* Action item A:
Retype everything in the passage on France from "In 2010, the" down to "Roma in 2011." without any changes.
* Action item B:
Pick up the passage on France where it ends and keep writing.

* Selected passage:
┄┄┄┄┄┄┄┄┄┄┄┄┄┄┄┄┄┄┄┄

In 2010, the French government launched a programme of forced deportation of the Roma. These deportations have been heavily criticised by many human rights and international political organisations.
The Council of Europe has condemned the expulsions, calling them "contrary to human dignity". Those who accepted to leave France received €300 per adult and €100 per child under the condition that they sign a declaration stating they will not try to come back to France. The French Government had the goal of deporting 30,000 Roma in 2011.

==Censorship==

In conventional terms, France does not have censorship laws. Historically, before its repeal under François Mitterrand in the early 1980s, the ORTF had a significant influence on the mass media. The CSA that has since replaced it is concerned with the respect of French law in the media, in particular the 1990 Gayssot Act which prohibits racist and/or religious hate speech, and time period allocated to each political party during pre-electoral periods. Furthermore, other laws prohibit homophobic hate speech, and a 1970 law prohibits the advocacy of illegal drugs.

==Police abuses and detention conditions==

In 2004, the Inspector General of the National Police received 469 registered complaints about illegitimate police violence during the first 11 months of the year, down from 500 during the same period in 2003. There were 59 confirmed cases of police violence, compared to 65 in the previous year. In April 2004, the ECHR condemned the Government for "inhumane and degrading treatments" in the 1997 case of a teenager beaten while in police custody. The court ordered the Government to pay Giovanni Rivas $20,500 (15,000 euros) in damages and $13,500 (10,000 euros) in court costs. The head of the police station in Saint-Denis, near Paris, was forced to resign after allegations of rape and other violations committed by the police force under his command. Nine investigations concerning police abuse in this police station were done in 2005 by the IGS inspection of police.

┄┄┄┄┄┄┄┄┄┄┄┄┄┄┄┄┄┄┄┄

(Collected data)
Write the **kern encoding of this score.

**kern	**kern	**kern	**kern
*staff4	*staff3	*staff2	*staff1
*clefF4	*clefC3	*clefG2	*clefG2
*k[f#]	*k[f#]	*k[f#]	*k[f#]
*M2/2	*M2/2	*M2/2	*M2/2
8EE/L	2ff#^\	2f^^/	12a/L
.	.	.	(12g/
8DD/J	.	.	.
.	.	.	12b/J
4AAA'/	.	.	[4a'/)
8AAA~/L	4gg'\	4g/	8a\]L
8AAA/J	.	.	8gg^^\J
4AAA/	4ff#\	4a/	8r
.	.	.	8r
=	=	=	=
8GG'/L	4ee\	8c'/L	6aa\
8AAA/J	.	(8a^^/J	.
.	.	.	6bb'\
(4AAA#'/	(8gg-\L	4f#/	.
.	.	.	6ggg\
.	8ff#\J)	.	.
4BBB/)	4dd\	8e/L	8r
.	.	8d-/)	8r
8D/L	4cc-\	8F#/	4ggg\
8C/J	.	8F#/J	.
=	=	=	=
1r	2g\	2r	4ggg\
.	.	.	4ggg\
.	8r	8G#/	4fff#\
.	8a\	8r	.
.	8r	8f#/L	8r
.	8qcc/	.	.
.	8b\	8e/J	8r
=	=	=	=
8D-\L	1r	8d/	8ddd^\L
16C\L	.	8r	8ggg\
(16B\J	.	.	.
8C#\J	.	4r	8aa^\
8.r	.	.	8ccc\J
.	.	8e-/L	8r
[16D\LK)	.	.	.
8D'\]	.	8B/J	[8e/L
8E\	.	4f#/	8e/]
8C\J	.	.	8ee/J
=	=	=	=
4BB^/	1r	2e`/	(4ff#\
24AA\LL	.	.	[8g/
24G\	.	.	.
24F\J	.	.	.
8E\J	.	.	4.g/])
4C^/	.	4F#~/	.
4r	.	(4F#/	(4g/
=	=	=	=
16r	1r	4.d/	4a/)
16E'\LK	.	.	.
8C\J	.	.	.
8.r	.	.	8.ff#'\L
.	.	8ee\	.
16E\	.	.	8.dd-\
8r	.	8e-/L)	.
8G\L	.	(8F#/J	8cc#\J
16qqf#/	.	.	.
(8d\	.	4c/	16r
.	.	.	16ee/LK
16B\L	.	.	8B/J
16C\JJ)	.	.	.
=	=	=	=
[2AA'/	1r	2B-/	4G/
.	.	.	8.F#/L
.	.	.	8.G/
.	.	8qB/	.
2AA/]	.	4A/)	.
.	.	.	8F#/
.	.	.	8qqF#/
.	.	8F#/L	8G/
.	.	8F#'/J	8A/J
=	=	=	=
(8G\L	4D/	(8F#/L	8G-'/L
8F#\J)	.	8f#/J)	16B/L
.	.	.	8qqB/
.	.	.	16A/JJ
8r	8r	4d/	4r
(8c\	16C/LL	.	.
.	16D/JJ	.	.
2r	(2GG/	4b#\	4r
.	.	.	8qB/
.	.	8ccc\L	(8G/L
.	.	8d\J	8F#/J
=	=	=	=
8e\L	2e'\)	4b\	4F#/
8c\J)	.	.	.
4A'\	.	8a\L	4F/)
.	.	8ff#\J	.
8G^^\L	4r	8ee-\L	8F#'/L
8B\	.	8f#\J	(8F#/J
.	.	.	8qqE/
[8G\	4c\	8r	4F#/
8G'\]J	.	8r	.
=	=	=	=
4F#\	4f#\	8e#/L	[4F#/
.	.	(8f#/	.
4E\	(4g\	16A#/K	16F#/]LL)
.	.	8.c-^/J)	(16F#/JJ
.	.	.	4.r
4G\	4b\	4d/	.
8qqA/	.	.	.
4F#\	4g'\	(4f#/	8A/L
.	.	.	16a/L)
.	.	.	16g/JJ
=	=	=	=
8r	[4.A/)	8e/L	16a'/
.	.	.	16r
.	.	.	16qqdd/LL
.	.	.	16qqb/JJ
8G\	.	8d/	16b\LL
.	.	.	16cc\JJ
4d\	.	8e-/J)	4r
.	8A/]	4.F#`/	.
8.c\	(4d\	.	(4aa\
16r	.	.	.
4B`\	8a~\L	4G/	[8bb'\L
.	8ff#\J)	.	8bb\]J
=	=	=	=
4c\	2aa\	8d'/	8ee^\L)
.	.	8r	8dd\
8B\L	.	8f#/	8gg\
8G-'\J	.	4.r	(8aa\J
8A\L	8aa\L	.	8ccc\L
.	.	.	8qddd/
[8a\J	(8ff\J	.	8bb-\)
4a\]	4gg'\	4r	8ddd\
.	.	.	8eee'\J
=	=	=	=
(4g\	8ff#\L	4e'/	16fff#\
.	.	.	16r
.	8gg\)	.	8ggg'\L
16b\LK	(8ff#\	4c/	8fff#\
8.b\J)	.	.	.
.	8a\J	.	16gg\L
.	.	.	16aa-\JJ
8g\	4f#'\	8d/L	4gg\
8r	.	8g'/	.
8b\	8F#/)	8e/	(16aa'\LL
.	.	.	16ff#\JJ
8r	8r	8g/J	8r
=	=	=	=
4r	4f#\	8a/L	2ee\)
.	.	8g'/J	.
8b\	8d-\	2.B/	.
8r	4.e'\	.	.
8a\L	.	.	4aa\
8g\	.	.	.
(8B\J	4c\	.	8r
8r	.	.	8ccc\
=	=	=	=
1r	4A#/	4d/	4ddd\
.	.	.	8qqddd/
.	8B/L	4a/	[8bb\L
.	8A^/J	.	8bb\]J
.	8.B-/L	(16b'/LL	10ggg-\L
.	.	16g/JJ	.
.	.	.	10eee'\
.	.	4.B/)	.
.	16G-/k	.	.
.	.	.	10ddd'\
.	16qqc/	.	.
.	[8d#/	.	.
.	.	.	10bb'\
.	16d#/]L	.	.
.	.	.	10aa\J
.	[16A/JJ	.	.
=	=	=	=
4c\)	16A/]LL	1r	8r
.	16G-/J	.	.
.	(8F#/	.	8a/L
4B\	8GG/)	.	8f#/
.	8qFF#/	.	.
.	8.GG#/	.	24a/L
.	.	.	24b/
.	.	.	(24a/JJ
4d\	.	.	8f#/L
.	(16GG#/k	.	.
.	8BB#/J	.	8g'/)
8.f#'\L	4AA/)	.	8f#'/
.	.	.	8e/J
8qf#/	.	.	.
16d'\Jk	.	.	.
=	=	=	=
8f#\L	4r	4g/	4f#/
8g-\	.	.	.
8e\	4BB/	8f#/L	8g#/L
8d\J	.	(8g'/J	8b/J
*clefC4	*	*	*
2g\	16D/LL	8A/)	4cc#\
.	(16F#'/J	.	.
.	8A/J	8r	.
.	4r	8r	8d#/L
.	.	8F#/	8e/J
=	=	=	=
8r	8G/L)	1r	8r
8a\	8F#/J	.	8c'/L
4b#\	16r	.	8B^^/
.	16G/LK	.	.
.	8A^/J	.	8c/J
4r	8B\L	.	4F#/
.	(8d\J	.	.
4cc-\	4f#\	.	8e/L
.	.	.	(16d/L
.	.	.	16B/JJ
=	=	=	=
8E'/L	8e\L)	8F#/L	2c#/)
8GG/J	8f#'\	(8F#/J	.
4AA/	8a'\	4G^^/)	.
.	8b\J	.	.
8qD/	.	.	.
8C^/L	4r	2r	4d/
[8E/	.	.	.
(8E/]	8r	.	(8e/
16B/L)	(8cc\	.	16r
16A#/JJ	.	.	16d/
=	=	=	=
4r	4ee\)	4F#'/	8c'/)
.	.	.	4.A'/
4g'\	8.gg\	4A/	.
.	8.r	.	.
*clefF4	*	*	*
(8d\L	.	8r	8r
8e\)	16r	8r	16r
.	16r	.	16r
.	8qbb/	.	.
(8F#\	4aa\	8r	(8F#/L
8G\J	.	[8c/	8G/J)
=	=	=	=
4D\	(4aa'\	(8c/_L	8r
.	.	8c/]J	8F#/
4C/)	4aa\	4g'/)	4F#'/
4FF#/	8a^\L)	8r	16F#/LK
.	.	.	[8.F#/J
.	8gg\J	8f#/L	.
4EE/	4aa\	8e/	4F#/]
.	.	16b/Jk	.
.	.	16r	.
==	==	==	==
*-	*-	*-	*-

┄┄┄┄┄┄┄┄┄┄┄┄┄┄┄┄┄┄┄┄

* Answer section A:
In 2010, the French government launched a programme of forced deportation of the Roma. These deportations have been heavily criticised by many human rights and international political organisations.
The Council of Europe has condemned the expulsions, calling them "contrary to human dignity". Those who accepted to leave France received €300 per adult and €100 per child under the condition that they sign a declaration stating they will not try to come back to France. The French Government had the goal of deporting 30,000 Roma in 2011.

* Answer section B:
==Discrimination==
On 2 December 2020, the French government dissolved the ‘Collective Against Islamophobia in France’ (CCIF), an NGO that combats discrimination against Muslims. CCIF's works have been recognised by the Human Rights Watch as well as other international human rights organizations and lawyers to be important in documenting the discriminatory impact of counterterrorism measures.

The "idéal républicain" (republican ideal) intends to achieve equality in rights between French citizens. To this end, in the national census, the collection of statistics regarding ethnicity or religion is forbidden. This has led to some debate over the decline of indigenous minority languages and identity in the French Republic.

According to the Direction centrale des renseignements généraux (Central Directorate of General Intelligence), the former intelligence service of the French police, in 2004 there were 1,513 explicitly racist or antisemitic incidents in France, including 361 acts of violence. Antisemitic incidents were the most numerous, accounting for 950 of the incidents, including 199 violent acts. Anti-Maghreb incidents accounted for 563 incidents, including 162 violent acts. The Paris region was the most affected. 2007 saw an overall decrease of 9% in such incidents.

In May 2019, "inhumane treatment" by France towards the children of French citizens affiliated with Islamic State jihadists stranded in Syria highlighted that Paris was flouting its UN Convention on the Rights of the Child obligations.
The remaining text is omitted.